School traditions and other information
The School logo is a Stag, as reference to the deer which once roamed the land the school is built on, before it was given to the County by local landowner Ambrose March Philips De Lisle, from whom the school also takes its name.
The School Latin motto, "Quod justum, non quod utile" is often translated as "do what is right, not what is easy" but literally translates to "what is fair, not what is useful."
The School has seven houses, all of which are named after individuals who have had a profound religious effect. The houses are Nelson Mandela (black), Oscar Romero (red), Anne Frank (orange), Basil Hume (pink), St. Bernadette (yellow), Mother Teresa (blue), and Martin Luther King (green)

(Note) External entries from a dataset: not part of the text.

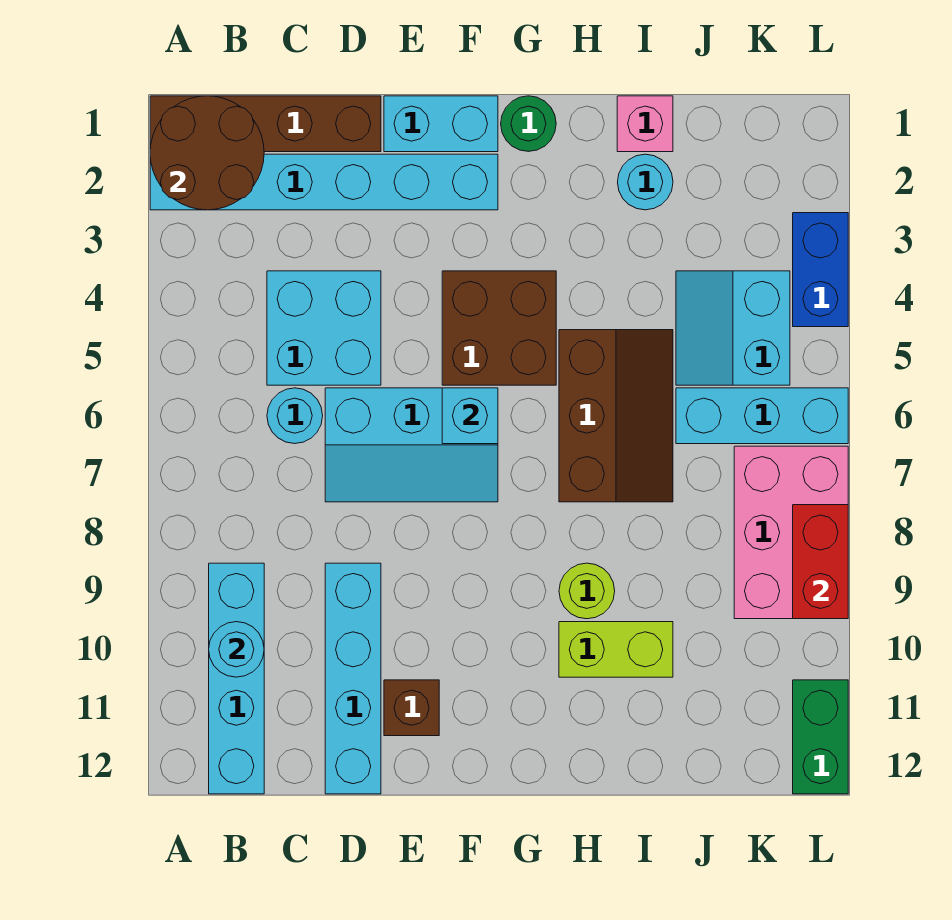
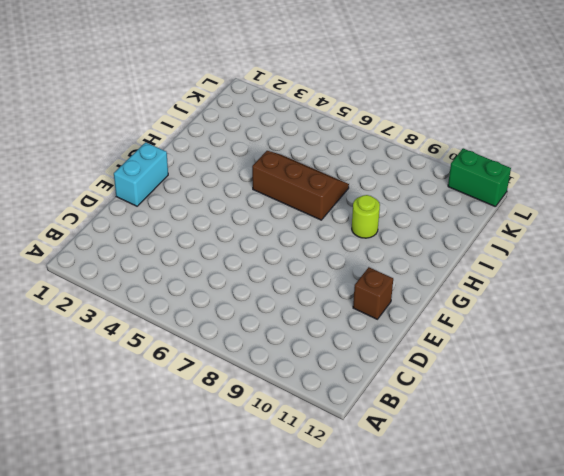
none -> brown brick A1:D1 level 1
none -> cyan brick A2:F2 level 1
none -> cyan brick B9:B12 level 1

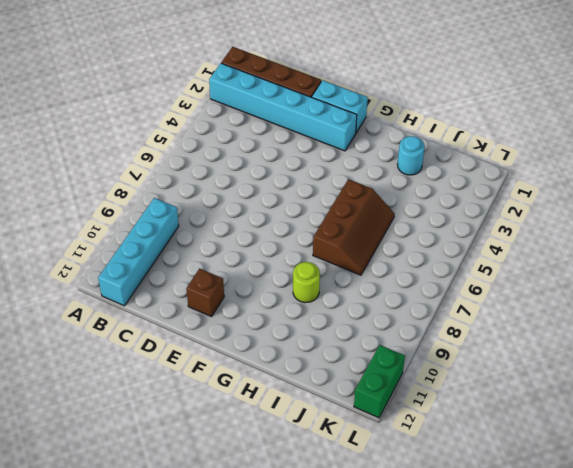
none -> cyan brick C4:D5 level 1
none -> cyan round brick C6 level 1
none -> cyan slope D6:F7 level 1 top 6

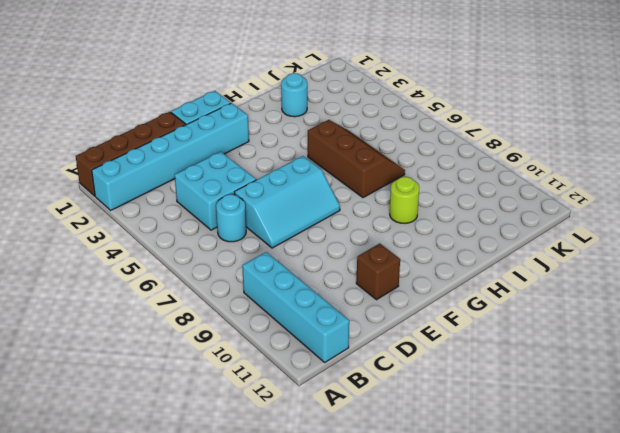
none -> cyan brick D9:D12 level 1
none -> brown brick F4:G5 level 1
none -> green round brick G1 level 1

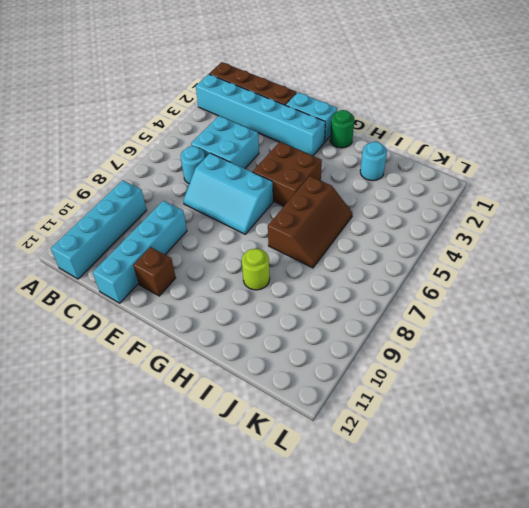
none -> lime brick H10:I10 level 1
none -> pink brick I1 level 1
none -> cyan slope J4:K5 level 1 top K

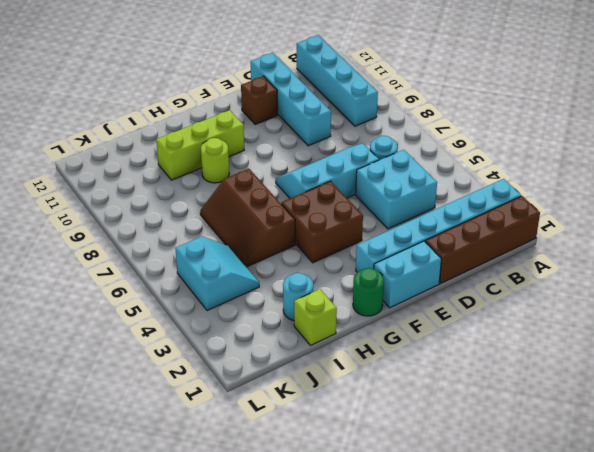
lime brick G10:I10 level 1 -> lime brick H10:I10 level 1
lime brick I1 level 1 -> pink brick I1 level 1
none -> cyan brick J6:L6 level 1
none -> pink brick K7:L9 level 1
none -> blue brick L3:L4 level 1

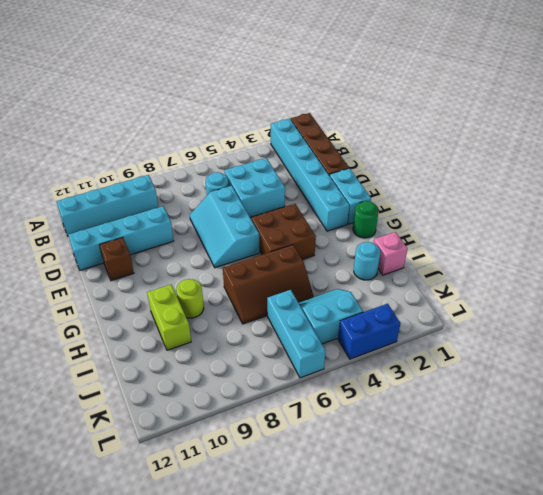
none -> pink brick K7:L9 level 1
none -> green brick L11:L12 level 1
none -> brown round brick A1:B2 level 2

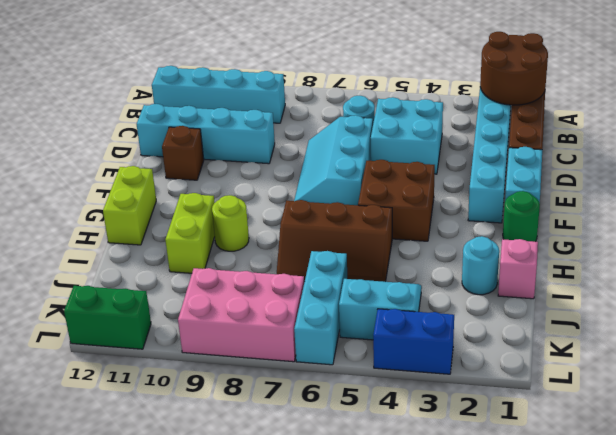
lime brick G12:H12 level 1 -> none
none -> cyan round brick B10 level 2
none -> cyan brick F6 level 2
none -> red brick L8:L9 level 2

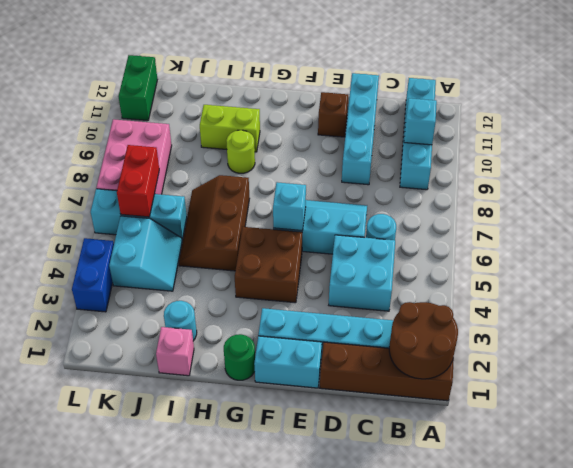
cyan brick B10 level 2 -> cyan round brick B10 level 2
red brick K6:K7 level 2 -> red brick L8:L9 level 2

On site facilities include a swimming pool, healthy-food and drink vending machines, a cashless vending system operated by the users thumbprint and personal code and a library.
Circling the perimeter of the school buildings (not counting the front field) three times is roughly 1 mile, as proved by the entire school running the "Sport Relief Mile" in 2008.

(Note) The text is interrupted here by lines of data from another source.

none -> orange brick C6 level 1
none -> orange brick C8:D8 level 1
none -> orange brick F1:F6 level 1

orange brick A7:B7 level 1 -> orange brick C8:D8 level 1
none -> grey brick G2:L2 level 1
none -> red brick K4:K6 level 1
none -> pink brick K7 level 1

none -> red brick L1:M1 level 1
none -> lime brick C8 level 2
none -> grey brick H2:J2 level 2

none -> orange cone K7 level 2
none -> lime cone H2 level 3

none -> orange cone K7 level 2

The school retains all of its original 1950s structures, however inside these are quite aged now and extensive renovation work has been put into the Science rooms, giving them a complete refit, the Art and Design & Technology rooms, (in some cases completely remodelling them). In most areas of the school, the original brass light switches can be found still in use.
At the end of the 1990s, The Modern Foreign Languages block was built separately from the other school buildings next to the swimming pool, allowing the department to have its own buildings and rooms instead of moving between empty ones of another subject. This was dubbed the "New Block", but has now reverted to "Languages Block" with the rooms losing the "N" prefix to be replaced by the "L" (e.g. L2). In 2003/4 the Humanities block was built as an add-on to the science buildings, which gave the humanities department a lot more breathing room and moved them from the upstairs of the Science department, allowing the Science department to branch out. Two mobile classrooms have also been built taking up small portions of what used to be the main playground. These were intended as temporary units for classroom overflow, but have since become much more permanent, with new ramps and such to the doors. There are two rooms in each unit. The rooms have been recently refurbished and are now home to year 7 creating a fun and bright environment. There are now 4 mobiles, split in half to make 8 classrooms. To non-year 7 students, the mobiles serve as classrooms for an all-round general purpose, from English to Business Studies.